A Data Science Central Community
Good Morning and Welcome to this addition of the Morning Analytic Coffee Blog. Today, I'm focusing on the science in Data Science. In 7th grade, we were taught that the following is the scientific method, as described by Bacon: Question, followed by initial knowledge gathering, the formation of hypothesis, designing a test to that hypothesis, performing said experiment, writing all of the results, analyzing said results, reporting them and finally verifying them through a duplicate experiment, hopefully by someone else.
I think we often forget the science part of data science because many of us seek to be viewed as smart and hopefully useful. And by "forgetting the science part", I mean that we're afraid to make mistakes. The high pressure world in which we live often makes it seem as if we can't ever mess up. But I think, in the words of Miss Frizzle of "Magic School Bus" fame, it's time to "Get Messy, Make Mistakes and do Data Science!"
I don't mean make a critical mistake, or erroneously report on work that matters, or foul up a huge report. I mean it's time to re-learn the art of when to experiment, to develop methods and find, as Edison put it regarding his light bulb, "9999 things that don't work."
We are so often focused on bottom lines and end results that we've forgotten the love of discovery, and that comes through trial and error. Maybe this is my ADHD talking, but I think when entering a new market, it is important to understand the drive to accumulate knowledge and to make it useful. Too often we see take the words "the customer is always right" to mean "Our customer tells us not just what they need but how to do it". That's not what they hire you for - they hire for a result. And so often, analysts and others work to achieve that result that they ignore the path taken. Good Analysis, however, in my opinion, not only shows possible correct paths, but also the reasons for not going down other paths and why those conclusions were drawn. In larger scale projects, such as environmental determinations or civil engineering projects, the methodologies for such are discussed and rejected ideas are usually given a reason. However, if the reason is only cost, was the avenue explored? Was long term cost over life of project, as opposed to capital cost of build, explored?
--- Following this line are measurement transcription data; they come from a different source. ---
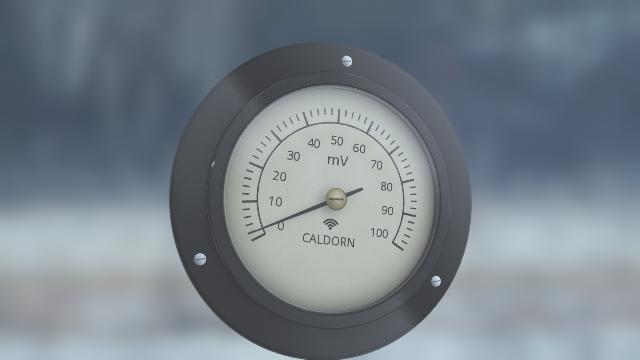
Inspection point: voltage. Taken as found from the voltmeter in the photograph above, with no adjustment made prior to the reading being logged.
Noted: 2 mV
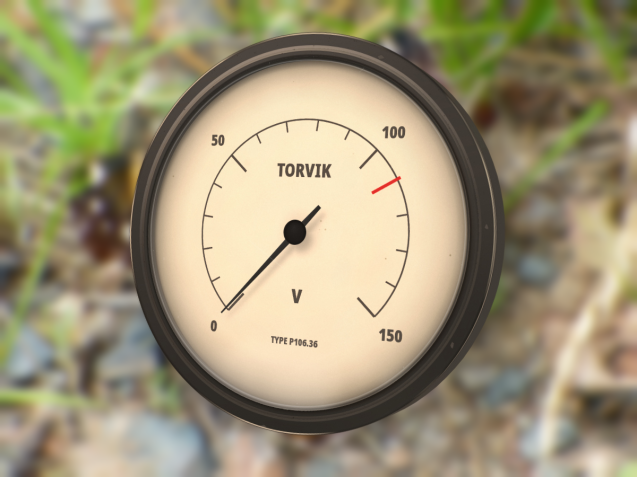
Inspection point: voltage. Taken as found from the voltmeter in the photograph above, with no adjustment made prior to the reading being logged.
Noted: 0 V
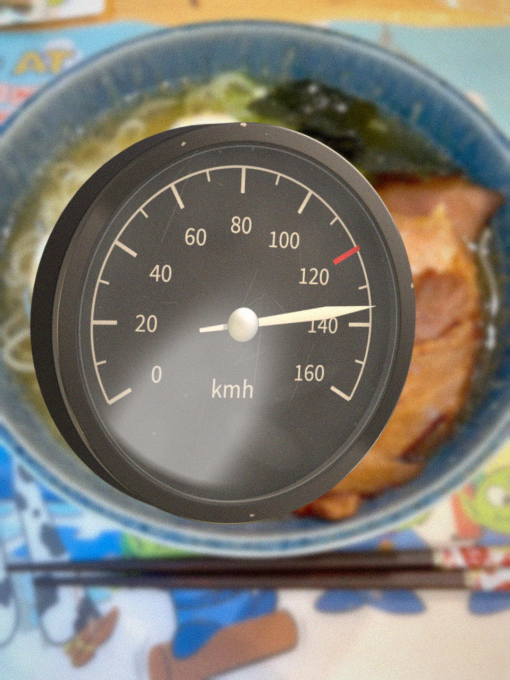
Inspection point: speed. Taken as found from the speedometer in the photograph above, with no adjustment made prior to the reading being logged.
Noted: 135 km/h
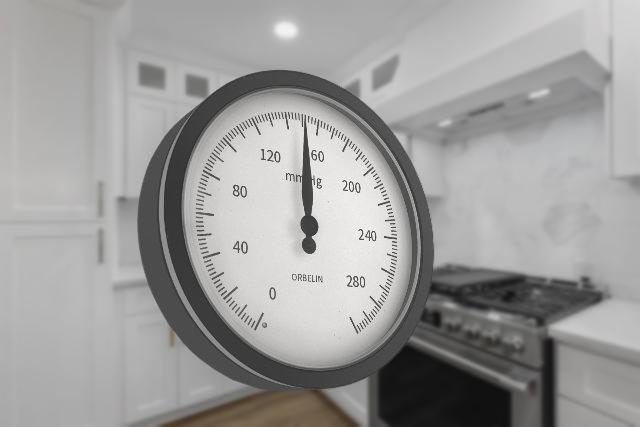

What constraints were placed that changed the project?
It's here that I think sometimes we fail as analysts: In trying to match certain criteria, we reject some of the data we might want to dig in. I know there's only so many billable hours in a day, and that's difficult to match those with exploration and ideas, but better projects come from finding fertile grounds for choice. I do not mean finding completely impractical paths, such as a tourist gondola in a crowded downtown with no attractions for tourists (seen this proposed elsewhere), but multiple realistic scenarios (fixed guideways, tunnels, etc) that solve a problem. I think it's time analysis was focused not just on "the customer" or "the need" but "the system that forms because of the project", a look at inflow and outflow and systemic impacts.
Science, to me, is the look at systemic changes as a result of one alteration at one point. Our projects should matter, and because of this, our science should take a view that involves a few mistakes to prove out not just that the experiment was good, but the initial hypothesis was broad enough to create a good experiment in the first place.